**記事本文**
STRATEGY
【前編】パーソルクロステクノロジーで未来を担うエンジニアと向き合う―はたらき方やマインドの変革から日本を元気に
ものづくり・IT・研究開発など多様な領域における技術課題の解決を担うパーソルクロステクノロジーは、2023年10月にセキュリティ本部を新設しました。同本部にはサイバーセキュリティ領域に高い専門性を持つエンジニアが多数在籍し、SOC運用やアプライアンス導入、セキュリティの脆弱性診断、セキュリティ組織支援などのサービスを通じて、お客さまのセキュリティ課題解決をサポートしています。
今回は、そんなセキュリティ本部をリードする本部長の大隈とITSEC部 部長の佐藤にインタビュー。立ち上げの背景から、現在の取り組み、そしてパーソルクロステクノロジーがセキュリティ領域を通じて実現しようとする未来像まで、詳しく話を聞きました。
―前半は、お二人がセキュリティ事業を手がけるに至るまでの変遷について伺います。まずお二人のこれまでのご経歴からお聞かせいただけますか。
佐藤:会計パッケージメーカーに新卒入社した後、ソフトハウスやシステム開発会社などを経て、2008年にパーソルクロステクノロジー(旧テンプスタッフ・テクノロジー)に入社しました。

[収集したデータ記録]
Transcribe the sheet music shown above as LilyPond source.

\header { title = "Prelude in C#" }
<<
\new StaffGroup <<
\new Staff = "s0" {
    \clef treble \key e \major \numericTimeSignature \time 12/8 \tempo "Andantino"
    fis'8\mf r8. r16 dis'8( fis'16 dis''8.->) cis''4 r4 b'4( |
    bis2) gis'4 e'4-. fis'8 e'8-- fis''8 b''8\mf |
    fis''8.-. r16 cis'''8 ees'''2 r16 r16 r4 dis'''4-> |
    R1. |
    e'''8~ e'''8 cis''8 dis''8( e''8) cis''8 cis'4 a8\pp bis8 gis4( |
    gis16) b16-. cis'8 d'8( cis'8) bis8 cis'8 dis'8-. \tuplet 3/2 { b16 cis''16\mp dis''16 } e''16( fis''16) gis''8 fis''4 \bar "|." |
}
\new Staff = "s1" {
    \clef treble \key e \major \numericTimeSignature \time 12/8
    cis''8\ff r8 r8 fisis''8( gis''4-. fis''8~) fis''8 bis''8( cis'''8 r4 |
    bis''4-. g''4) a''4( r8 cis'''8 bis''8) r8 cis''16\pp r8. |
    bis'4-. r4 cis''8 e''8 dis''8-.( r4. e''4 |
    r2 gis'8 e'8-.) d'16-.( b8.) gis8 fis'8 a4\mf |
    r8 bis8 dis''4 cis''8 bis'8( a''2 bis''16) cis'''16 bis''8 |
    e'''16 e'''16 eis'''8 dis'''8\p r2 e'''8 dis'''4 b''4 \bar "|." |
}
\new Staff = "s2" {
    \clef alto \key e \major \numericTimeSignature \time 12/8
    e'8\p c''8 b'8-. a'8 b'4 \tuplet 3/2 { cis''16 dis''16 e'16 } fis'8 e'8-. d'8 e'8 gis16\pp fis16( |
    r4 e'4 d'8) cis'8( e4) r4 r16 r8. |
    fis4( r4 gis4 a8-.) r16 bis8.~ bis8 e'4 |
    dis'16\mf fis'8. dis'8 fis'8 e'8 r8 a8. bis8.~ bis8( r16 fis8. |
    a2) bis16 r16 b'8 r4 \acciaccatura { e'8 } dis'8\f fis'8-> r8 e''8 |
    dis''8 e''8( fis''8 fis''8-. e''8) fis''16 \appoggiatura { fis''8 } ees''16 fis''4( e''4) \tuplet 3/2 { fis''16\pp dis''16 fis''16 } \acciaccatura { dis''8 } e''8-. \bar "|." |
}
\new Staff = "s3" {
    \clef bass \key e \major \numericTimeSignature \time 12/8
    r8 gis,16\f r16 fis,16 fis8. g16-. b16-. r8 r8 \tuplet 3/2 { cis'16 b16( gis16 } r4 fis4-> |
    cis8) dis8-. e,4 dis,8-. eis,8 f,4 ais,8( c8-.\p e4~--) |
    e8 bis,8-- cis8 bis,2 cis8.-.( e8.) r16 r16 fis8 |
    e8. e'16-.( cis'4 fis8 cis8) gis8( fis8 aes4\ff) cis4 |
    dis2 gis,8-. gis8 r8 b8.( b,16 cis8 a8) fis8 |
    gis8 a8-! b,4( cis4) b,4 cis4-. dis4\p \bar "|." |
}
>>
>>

**課題 1**
上の記事を2文で要約してください。
**課題 2**
記録の中から文字列「numericTimeSignature」を含む行をすべて選び出し、そのまま書き写してください。大文字と小文字は区別します。
これらの記録は記事の内容とは関係がありません。

**回答全文 1**
パーソルクロステクノロジーは2023年10月にセキュリティ本部を新設しました。同本部では、サイバーセキュリティ領域に高い専門性を持つエンジニアがSOC運用や脆弱性診断などのサービスを提供し、お客さまのセキュリティ課題解決をサポートしており、記事では本部長の大隈とITSEC部部長の佐藤に立ち上げの背景や現在の取り組み、目指す未来像について話を聞いています。

**回答全文 2**
    \clef treble \key e \major \numericTimeSignature \time 12/8 \tempo "Andantino"
    \clef treble \key e \major \numericTimeSignature \time 12/8
    \clef alto \key e \major \numericTimeSignature \time 12/8
    \clef bass \key e \major \numericTimeSignature \time 12/8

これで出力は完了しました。